Segment Start: DATA FOR REVIEW
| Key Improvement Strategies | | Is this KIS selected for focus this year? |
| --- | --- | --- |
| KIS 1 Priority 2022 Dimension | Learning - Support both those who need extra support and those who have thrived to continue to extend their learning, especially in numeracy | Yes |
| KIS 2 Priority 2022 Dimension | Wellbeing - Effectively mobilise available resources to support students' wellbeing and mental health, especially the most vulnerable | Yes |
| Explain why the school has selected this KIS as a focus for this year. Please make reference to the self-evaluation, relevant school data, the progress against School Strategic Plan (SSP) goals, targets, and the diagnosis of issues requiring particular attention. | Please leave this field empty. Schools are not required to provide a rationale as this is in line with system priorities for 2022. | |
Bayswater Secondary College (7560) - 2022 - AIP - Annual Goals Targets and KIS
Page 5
Segment End: DATA FOR REVIEW
Segment Start: DATA FOR REVIEW
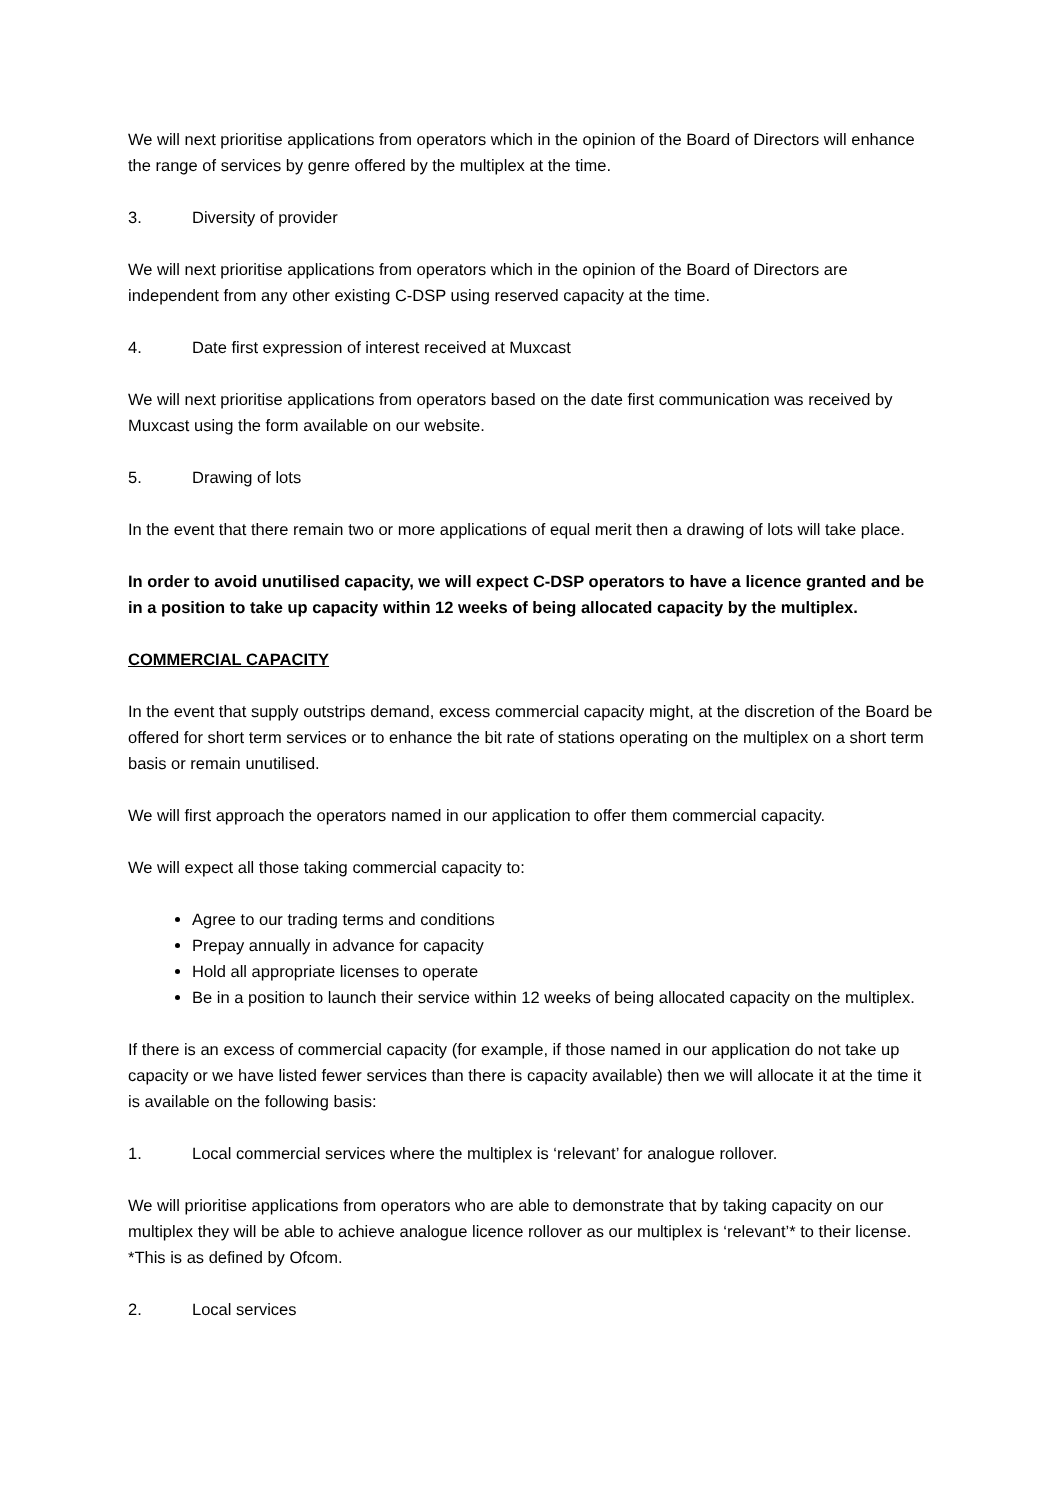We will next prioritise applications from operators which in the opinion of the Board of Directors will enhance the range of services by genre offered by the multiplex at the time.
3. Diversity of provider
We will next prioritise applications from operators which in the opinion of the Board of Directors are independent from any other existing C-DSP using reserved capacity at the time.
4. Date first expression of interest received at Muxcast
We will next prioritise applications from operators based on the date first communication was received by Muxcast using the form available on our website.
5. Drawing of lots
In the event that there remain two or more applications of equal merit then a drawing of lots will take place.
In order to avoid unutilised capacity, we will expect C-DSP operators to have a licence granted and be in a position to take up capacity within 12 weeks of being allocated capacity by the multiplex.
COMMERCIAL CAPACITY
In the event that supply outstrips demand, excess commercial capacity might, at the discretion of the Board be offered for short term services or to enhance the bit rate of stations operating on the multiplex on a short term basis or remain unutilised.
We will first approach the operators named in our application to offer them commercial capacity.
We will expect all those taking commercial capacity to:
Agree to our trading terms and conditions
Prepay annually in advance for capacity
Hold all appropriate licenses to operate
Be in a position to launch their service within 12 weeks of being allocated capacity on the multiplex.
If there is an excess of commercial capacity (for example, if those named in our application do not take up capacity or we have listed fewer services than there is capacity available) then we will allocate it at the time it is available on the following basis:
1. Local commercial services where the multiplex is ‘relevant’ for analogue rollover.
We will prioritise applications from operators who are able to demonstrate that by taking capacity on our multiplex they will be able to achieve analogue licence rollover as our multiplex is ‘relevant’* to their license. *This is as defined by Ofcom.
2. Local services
Segment End: DATA FOR REVIEW
HOW TO COMPLETE THIS TASK:
Search the entries above for the word "position", and copy every line where it occurs.

ANSWER BELOW:
In order to avoid unutilised capacity, we will expect C-DSP operators to have a licence granted and be in a position to take up capacity within 12 weeks of being allocated capacity by the multiplex.
Be in a position to launch their service within 12 weeks of being allocated capacity on the multiplex.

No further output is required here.